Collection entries

• • •

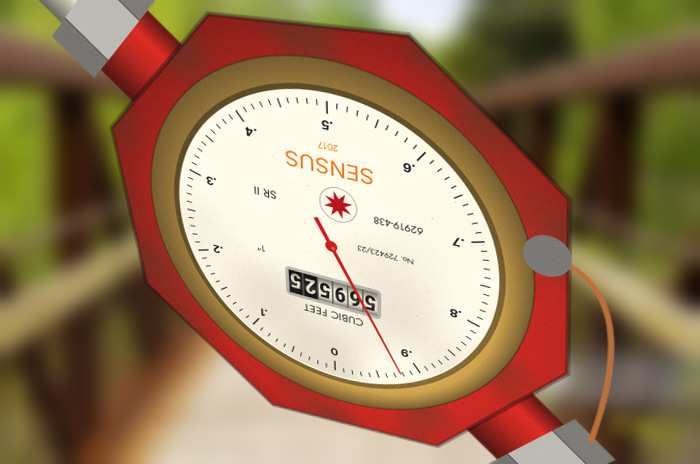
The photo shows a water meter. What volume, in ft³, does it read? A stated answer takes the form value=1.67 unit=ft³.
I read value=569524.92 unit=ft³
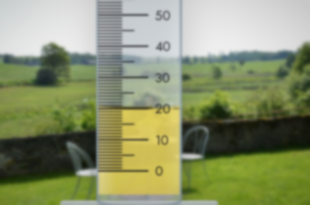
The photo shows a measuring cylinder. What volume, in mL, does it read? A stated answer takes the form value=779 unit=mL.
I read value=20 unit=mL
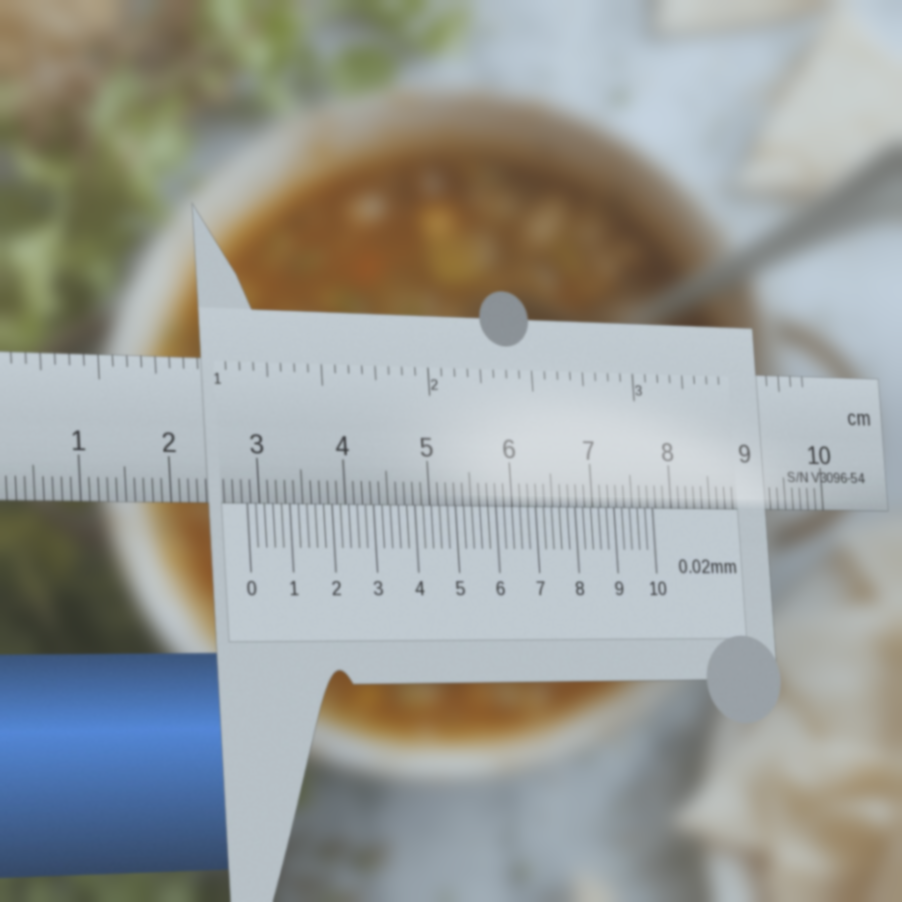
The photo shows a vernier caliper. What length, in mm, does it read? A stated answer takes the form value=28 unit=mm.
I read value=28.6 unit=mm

• • •

▸ What to produce
From the records above, pull out each line that contains the word "form" and copy it unchanged.

▸ Response area
The photo shows a water meter. What volume, in ft³, does it read? A stated answer takes the form value=1.67 unit=ft³.
The photo shows a measuring cylinder. What volume, in mL, does it read? A stated answer takes the form value=779 unit=mL.
The photo shows a vernier caliper. What length, in mm, does it read? A stated answer takes the form value=28 unit=mm.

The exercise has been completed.